Fuente
Clarísimo: había que vetar La Costa Nostra, desactivar esta carga de dinamita contra el imperio inexpugnable de los Char, cuya primera grieta asoma en la detención del delfín, Arturo, por concierto para delinquir y corrupción del sufragante agravados. Pero el silencio no era una opción, declaró Laura Ardila, autora de la crónica que desnuda, a todo color y en escenarios donde sus protagonistas fungen menos como héroes que como villanos, las entretelas del poder edificado en la corrupción. Mas no moraliza Ardila, ni oculta méritos en la administración de la ciudad, ni precipita diagnósticos inapelables. Va hilando hechos que terminan por tejer la filigrana completa de una hegemonía cuyas dinámicas se replican en el país entero, y configuran el modelo político que se impuso: la privatización del poder público en favor de agraciados del destino que supieron combinar negocios particulares y contratación pública con corrupción electoral y resbalones en el paramilitarismo.

Tareas
[1] Traduce al inglés esta oración del texto sobre La Costa Nostra: "Mas no moraliza Ardila, ni oculta méritos en la administración de la ciudad, ni precipita diagnósticos inapelables."
[2] Prosigue el texto sobre La Costa Nostra a partir de su última oración.
Las filas no tienen ningún papel en esto.

Filas de datos
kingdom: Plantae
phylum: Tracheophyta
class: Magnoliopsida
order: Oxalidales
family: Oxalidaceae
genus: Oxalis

---

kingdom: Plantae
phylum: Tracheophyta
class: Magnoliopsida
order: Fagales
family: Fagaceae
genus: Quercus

Respuestas
[1] But Ardila does not moralize, nor does she hide merits in the administration of the city, nor does she rush into unappealable diagnoses.

[2]
Tras la exaltación del llamado milagro de Barranquilla, dice la autora, yace el costo ético, político y democrático de la incautación del erario para enriquecimiento y solaz de unos cuantos. La moral del todo vale desbocada en simbiosis de poder económico y político, meca real del clan que había roto con el cura Hoyos por quebrar a delito limpio la ciudad. Saneó sus finanzas, sí, pero terminó cooptando a los autores del desastre y, en radical falta de escrúpulos, montó un sofisticado entramado de contratación pública, de modo que todo quedara en familia y entre amigos. Cerró filas con adversarios y con la talentosa compravotos Aida Merlano, hoy sentenciada por delitos propios y ajenos.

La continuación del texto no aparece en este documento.